I then noted that he was very humble in past interviews about his command of language. He said is strength was his "sight," his vision of what could make a scene work.
"I'm really not a wordsmith," Trachtenberg responded. "I just never really had the right words. Frankly, I just really enjoy working with other people. I love working with my writer the same way I love working with my editor and cinematographer and production designer.
"I find myself often going through this rhythm of there being something that I know exactly how I want it to be because I think it will be really exciting to be a certain way. It represents me. And then there are some things that I only have a vague sense of how they should feel like, but I don't exactly know how as of yet. Then I really need that conversation with that person who is specifically hyper-skilled in that one category to help me arrive at that point where I find that thing that I think is really awesome, and that they think is really awesome. I really do love embracing other people's talents and their sight for their specific thing, and having them take ownership over it and be excited over that something that is new in that category."

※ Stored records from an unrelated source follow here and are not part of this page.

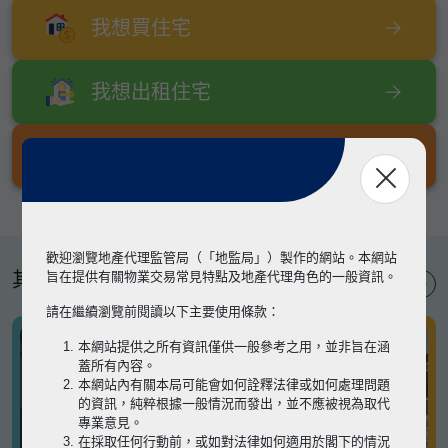
我想買住宅
我想出租住宅
我想出售住宅
歡迎瀏覽地產代理監管局（「地監局」）製作的網站。本網站
其他專題
旨在提供有關物業交易常見特點及地產代理角色的一般資訊。
請在繼續瀏覽前閱讀以下主要使用條款：
本網站提供之所有資訊僅供一般參考之用，並非旨在涵
蓋所有內容。
本網站內有關本局可能會如何詮釋法律或如何處理問題
的資訊，純粹根據一般情況而發出，並不應被視為取代
專業意見。
在採取任何行動前，或如對法律如何適用於閣下的情況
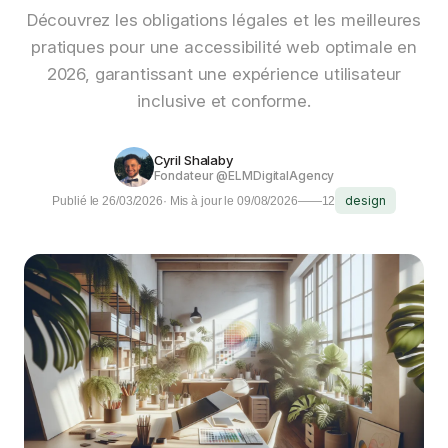
Découvrez les obligations légales et les meilleures
pratiques pour une accessibilité web optimale en
2026, garantissant une expérience utilisateur
inclusive et conforme.
Cyril Shalaby
Fondateur @ELMDigitalAgency
design
Publié le 26/03/2026
· Mis à jour le 09/08/2026
——
12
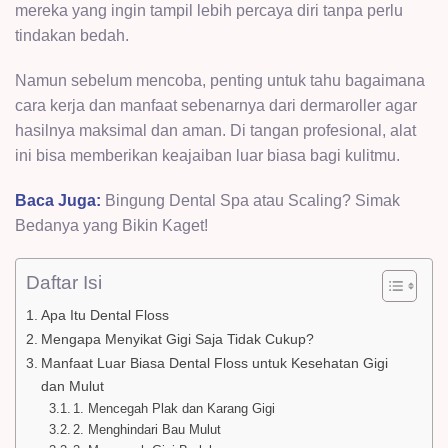
mereka yang ingin tampil lebih percaya diri tanpa perlu
tindakan bedah.
Namun sebelum mencoba, penting untuk tahu bagaimana
cara kerja dan manfaat sebenarnya dari dermaroller agar
hasilnya maksimal dan aman. Di tangan profesional, alat
ini bisa memberikan keajaiban luar biasa bagi kulitmu.
Baca Juga:
Bingung Dental Spa atau Scaling? Simak
Bedanya yang Bikin Kaget!
Daftar Isi
Apa Itu Dental Floss
Mengapa Menyikat Gigi Saja Tidak Cukup?
Manfaat Luar Biasa Dental Floss untuk Kesehatan Gigi
dan Mulut
1. Mencegah Plak dan Karang Gigi
2. Menghindari Bau Mulut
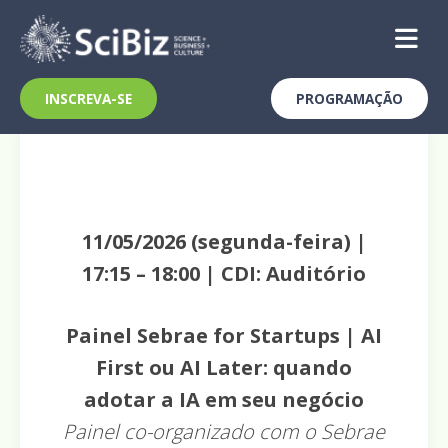
Skip
to
content
INSCREVA-SE
PROGRAMAÇÃO
11/05/2026 (segunda-feira) |
17:15 – 18:00 | CDI: Auditório
Painel Sebrae for Startups | AI
First ou AI Later: quando
adotar a IA em seu negócio
Painel co-organizado com o Sebrae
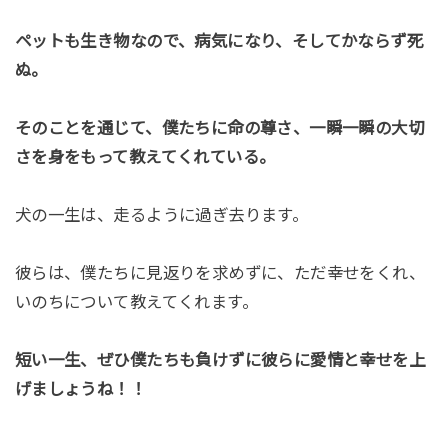
ペットも生き物なので、病気になり、そしてかならず死
ぬ。
そのことを通じて、僕たちに命の尊さ、一瞬一瞬の大切
さを身をもって教えてくれている。
犬の一生は、走るように過ぎ去ります。
彼らは、僕たちに見返りを求めずに、ただ幸せをくれ、
いのちについて教えてくれます。
短い一生、ぜひ僕たちも負けずに彼らに愛情と幸せを上
げましょうね！！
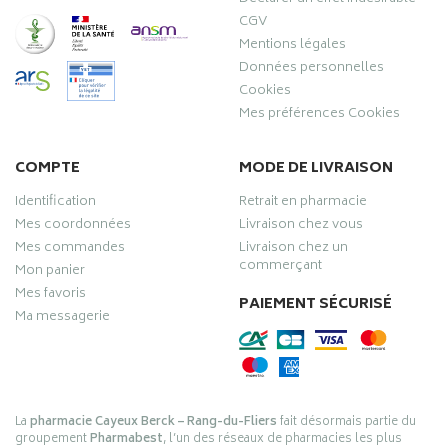
CGV
Mentions légales
Données personnelles
Cookies
Mes préférences Cookies
COMPTE
MODE DE LIVRAISON
Identification
Retrait en pharmacie
Mes coordonnées
Livraison chez vous
Mes commandes
Livraison chez un
commerçant
Mon panier
Mes favoris
PAIEMENT SÉCURISÉ
Ma messagerie
La
pharmacie Cayeux Berck – Rang-du-Fliers
fait désormais partie du
groupement
Pharmabest
, l’un des réseaux de pharmacies les plus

Talking about the new, how come Trachtenberg has ditched his trademark baseball cap and plaid flannel shirts of his past? Has success caused him to want to be a bit more stylish? Will he soon start dressing all in black like Fassbender did?
"That all comes from being married to such a wonderful woman who helps you out with such things," the director explained, alluding to his wife of five years. "I'm not Sam Raimi showing up to set in a suit every day, but I'm also not schlubbing it up either. I sort of shake it up every day with whatever I feel like."
And with the laudatory reviews 10 Cloverfield Lane is receiving, those schlub days might be gone forever. - Brandon Judell
Mr. Judell has written on film for The Village Voice, indieWire.com, the New York Daily News, Soho Style, and The Advocate, and is anthologized in Cynthia Fuchs's Spike Lee Interviews (University Press of Mississippi) and John Preston's A Member of the Family (Dutton). He is also a member of the performance/writing group FlashPoint.